Although Apple's iPad stole the show in the company's latest earnings report, its iPhone is the breadwinner.
Between April 2010 and March 2012, Apple was able to secure gross margins of 49 percent to 58 percent on U.S. iPhone sales, according to Reuters, which obtained the data from court documents unsealed yesterday and filed in the U.S. District Court for the Northern District of California. Apple's iPad, on the other hand, generated gross margins of 23 percent to 32 percent between October 2010 and March 2012.
Apple does not provide gross margin figures on individual products, deciding instead to share it on a companywide level. However, the company has revealed many more details about its business in court filings, including how it generates such healthy profits.
It's worth noting that gross margins do not translate to the actual profit Apple generates off the sale of each device. Gross margin is simply the difference between the revenue Apple generates and the cost of the product. From there, other fixed and variable costs are added to the device's expenses to arrive at a final profit.
On a companywide scale, Apple's margins are similarly impressive.

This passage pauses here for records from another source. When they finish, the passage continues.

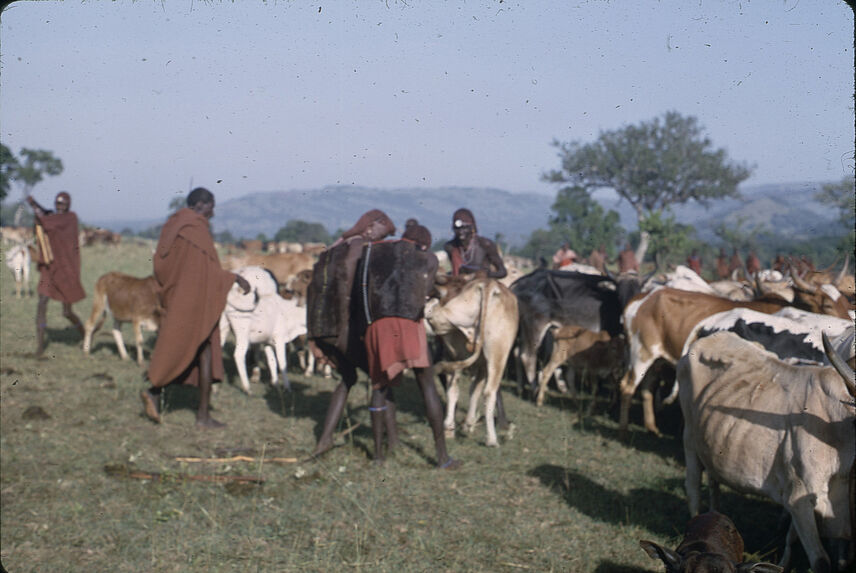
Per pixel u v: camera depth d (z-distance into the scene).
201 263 7.14
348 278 6.54
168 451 6.68
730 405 4.86
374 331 6.36
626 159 47.84
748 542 5.38
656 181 48.56
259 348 10.00
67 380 8.88
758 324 6.37
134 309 9.96
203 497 5.72
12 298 16.08
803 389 4.48
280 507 5.63
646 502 6.06
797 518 4.34
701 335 6.93
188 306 7.10
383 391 6.63
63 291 10.14
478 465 6.78
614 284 9.55
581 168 48.41
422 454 7.01
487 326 7.24
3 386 8.40
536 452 7.27
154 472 6.08
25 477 5.85
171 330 7.08
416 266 6.34
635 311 7.69
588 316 9.44
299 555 4.90
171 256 7.06
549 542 5.27
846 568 4.32
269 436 7.30
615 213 38.94
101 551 4.80
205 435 7.22
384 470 6.48
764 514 5.88
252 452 6.78
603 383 10.23
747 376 4.89
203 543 4.98
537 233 36.50
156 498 5.64
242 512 5.52
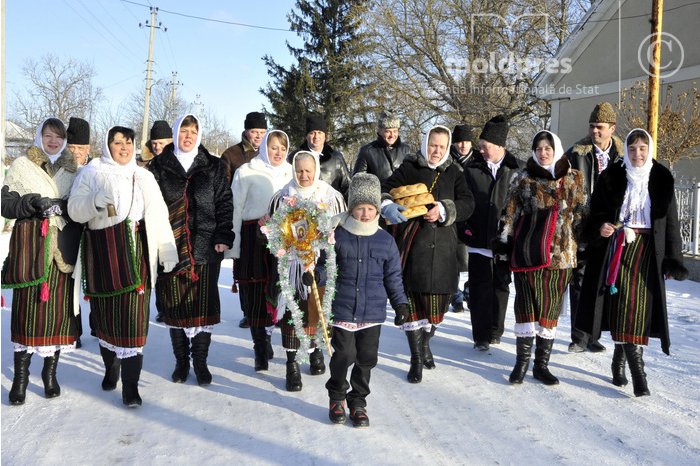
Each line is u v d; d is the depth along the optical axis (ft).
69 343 14.93
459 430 13.16
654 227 15.16
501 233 16.65
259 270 16.88
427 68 87.45
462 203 17.22
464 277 34.83
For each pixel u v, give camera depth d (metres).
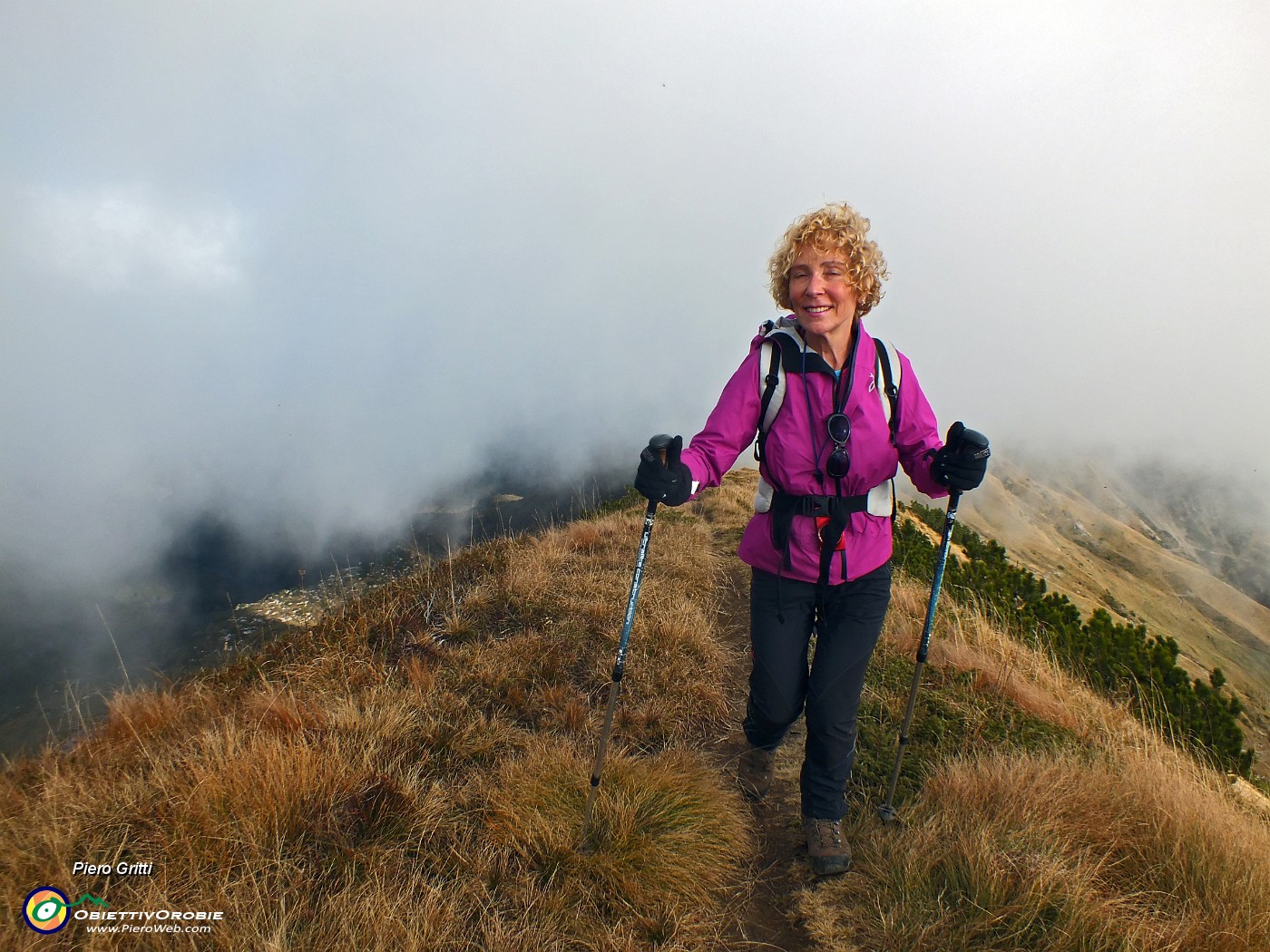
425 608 5.08
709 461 2.81
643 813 2.95
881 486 2.88
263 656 4.57
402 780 2.99
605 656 4.60
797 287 2.72
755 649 3.04
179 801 2.68
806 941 2.60
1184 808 2.98
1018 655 5.45
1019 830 2.88
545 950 2.34
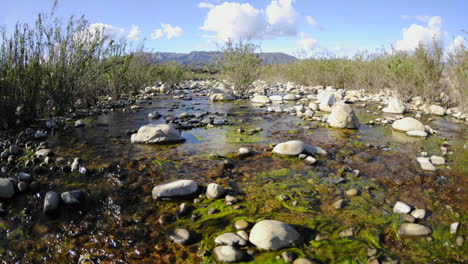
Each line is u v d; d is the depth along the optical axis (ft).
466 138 19.10
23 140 17.81
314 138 18.98
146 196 10.98
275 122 24.04
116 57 33.86
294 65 60.64
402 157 15.25
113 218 9.55
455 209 9.82
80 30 25.73
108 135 19.30
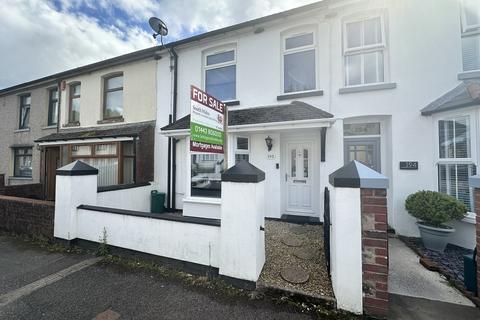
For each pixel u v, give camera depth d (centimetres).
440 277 320
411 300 265
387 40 527
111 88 869
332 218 268
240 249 290
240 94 653
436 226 423
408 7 504
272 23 608
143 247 366
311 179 612
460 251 418
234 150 588
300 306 255
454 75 475
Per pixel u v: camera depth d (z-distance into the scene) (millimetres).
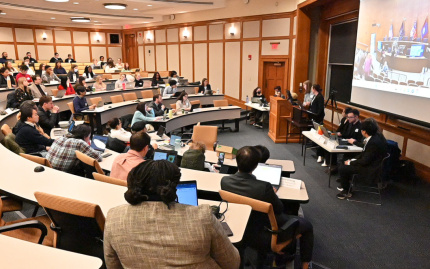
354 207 4160
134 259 1164
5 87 8023
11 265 1380
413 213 3984
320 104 6609
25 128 4184
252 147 2471
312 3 7605
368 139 4285
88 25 16484
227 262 1284
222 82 12148
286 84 9844
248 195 2359
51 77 10188
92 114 6996
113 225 1198
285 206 3240
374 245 3305
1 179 2662
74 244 1915
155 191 1214
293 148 6875
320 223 3756
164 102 9055
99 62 15086
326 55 8500
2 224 2354
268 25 10086
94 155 3451
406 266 2973
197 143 3699
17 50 15133
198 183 3002
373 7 5543
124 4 10211
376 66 5465
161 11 12273
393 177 4938
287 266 2727
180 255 1151
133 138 2922
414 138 4977
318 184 4922
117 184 2590
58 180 2666
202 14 12266
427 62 4262
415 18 4484
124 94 8734
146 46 15438
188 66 13438
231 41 11438
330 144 4766
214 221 1218
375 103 5520
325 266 2945
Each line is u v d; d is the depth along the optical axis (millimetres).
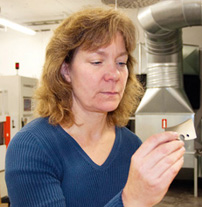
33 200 592
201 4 2492
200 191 3797
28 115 3910
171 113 3613
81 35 640
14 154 620
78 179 682
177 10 2598
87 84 653
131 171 519
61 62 688
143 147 525
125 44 675
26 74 5098
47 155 641
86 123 733
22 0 3914
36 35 5027
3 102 3633
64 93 717
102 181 715
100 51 635
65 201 667
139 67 4062
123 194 542
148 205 520
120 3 1897
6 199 2969
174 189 3912
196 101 4102
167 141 535
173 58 3555
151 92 3699
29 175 599
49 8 4250
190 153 3598
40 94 766
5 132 3113
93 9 681
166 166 496
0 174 2961
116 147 788
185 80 4102
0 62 5270
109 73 643
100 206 707
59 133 693
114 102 671
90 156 734
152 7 2699
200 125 4121
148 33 3074
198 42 4266
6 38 5188
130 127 4285
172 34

During the company's last-reported quarter, ended June 30, its gross margin came in at $15 billion, representing about 43 percent of its revenue. In other words, aside from iPhones and iPads, its margins across its entire product line appear to be quite high.
From there, Apple has been able to keep its costs down, providing for extremely high profits. Earlier this week, the company reported an $8.8 billion profit on its $35 billion in revenue. Both figures were up over the $28.6 billion in revenue and $7.3 billion profit Apple generated during the same period last year.
And as for those devices? Apple sold a record 17 million iPads during the last quarter, and a whopping 26 million iPhones.